Two charges of `6 C` and `-3 C` are positioned on a line at points `7` and `2`, respectively. What is the net force on a charge of `-1 C` at `-2`?

Answer 1

`F_3=4.13*10^8N`

Explanation:

Consider the figure. Let the charges `6C, -3C` and `-1C` be denoted by `q_1,q_2` and `q_3` respectively.
Let the positions at which charges are placed be in the units of meters.

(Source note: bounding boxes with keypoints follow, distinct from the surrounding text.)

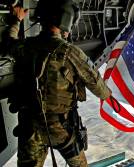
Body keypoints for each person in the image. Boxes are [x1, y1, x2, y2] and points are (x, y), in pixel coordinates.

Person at [2, 0, 111, 166]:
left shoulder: (26, 46)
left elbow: (8, 44)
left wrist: (17, 20)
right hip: (60, 129)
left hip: (29, 128)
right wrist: (109, 95)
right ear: (66, 21)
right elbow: (99, 89)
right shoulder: (71, 52)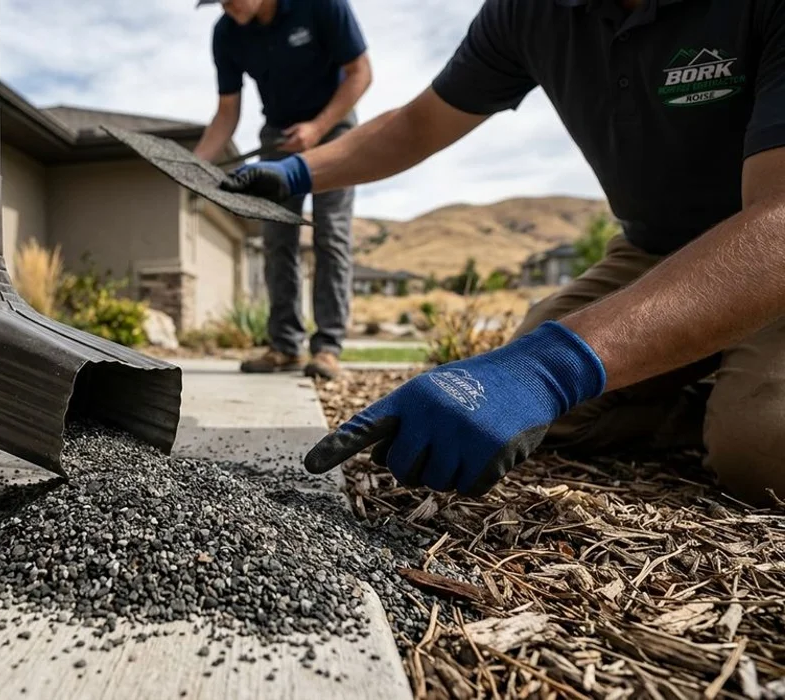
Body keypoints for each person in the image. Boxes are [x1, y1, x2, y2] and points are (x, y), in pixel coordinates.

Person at [222, 0, 785, 506]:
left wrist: (551, 368)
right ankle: (702, 404)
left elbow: (778, 221)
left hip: (768, 248)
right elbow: (418, 123)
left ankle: (734, 407)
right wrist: (295, 172)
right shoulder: (527, 12)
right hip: (657, 249)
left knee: (758, 454)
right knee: (533, 413)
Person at [193, 0, 372, 379]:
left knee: (331, 232)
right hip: (278, 135)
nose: (225, 5)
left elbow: (360, 73)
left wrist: (318, 128)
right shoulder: (225, 32)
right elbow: (227, 113)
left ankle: (327, 348)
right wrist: (195, 167)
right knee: (277, 239)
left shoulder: (322, 6)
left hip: (333, 128)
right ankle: (285, 345)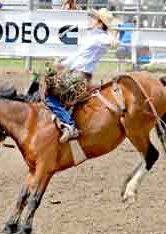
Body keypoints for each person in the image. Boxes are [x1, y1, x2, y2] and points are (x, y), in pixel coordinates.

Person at [44, 8, 119, 143]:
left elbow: (112, 42)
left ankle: (70, 125)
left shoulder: (99, 37)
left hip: (78, 78)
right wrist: (62, 62)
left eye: (93, 18)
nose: (89, 19)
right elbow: (78, 56)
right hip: (77, 76)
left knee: (48, 96)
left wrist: (61, 64)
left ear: (100, 23)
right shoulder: (94, 36)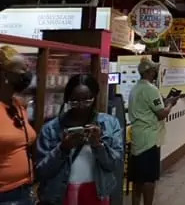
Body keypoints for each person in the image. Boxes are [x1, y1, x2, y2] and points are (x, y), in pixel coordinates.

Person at [36, 74, 123, 205]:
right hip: (59, 194)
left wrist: (98, 145)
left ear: (94, 97)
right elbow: (41, 171)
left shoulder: (110, 124)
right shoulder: (51, 129)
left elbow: (114, 164)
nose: (81, 106)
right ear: (67, 100)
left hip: (98, 192)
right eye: (75, 101)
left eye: (87, 100)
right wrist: (63, 148)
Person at [128, 58, 178, 205]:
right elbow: (161, 113)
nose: (156, 72)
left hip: (137, 138)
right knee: (149, 179)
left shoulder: (135, 89)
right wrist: (170, 104)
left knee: (138, 179)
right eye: (154, 70)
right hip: (149, 139)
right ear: (149, 72)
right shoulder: (151, 89)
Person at [0, 46, 36, 205]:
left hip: (24, 190)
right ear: (5, 75)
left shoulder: (17, 105)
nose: (27, 75)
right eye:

Let `r_13`be the distance between the charges `q_1 and q_3`.
From figure
`r_13=7-(-2)=7+2=9m`

Let `r_23`be the distance between the charges `q_2 and q_3`.
From figure
`r_23=7-2=5m`

Let `F_13` be the force due to charge `q_1` on the charge `q_3`
`F_13=(kq_1q_3)/r_13^2=(9*10^9*(6)(1))/9^2=0.667*10^9N`
This force is attractive and is towards charge `q_1`.

Let `F_23` be the force due to charge `q_2` on the charge `q_3`
`F_23=(kq_2q_3)/r_23^2=(9*10^9*(3)(1))/5^2=1.08*10^9N`
This force is repulsive and is towards charge `q_3`.

The total force or net force on charge `q_3` is the sum of above two forces.
Since the above two forces `F_13` and `F_23` are in same direction therefore we have to subtract smaller force from larger force.
Let `F_3` be the total force on the charge `q_3`.
`implies F_3=F_23-F_13=1.08*10^9-0.667*10^9=0.413*10^9=4.13*10^8N`
`implies F_3=4.13*10^8N`
Since The larger force `F_23` is towards charge `q_3`.
Therefore the force `F_3` is also towards charge `q_3`.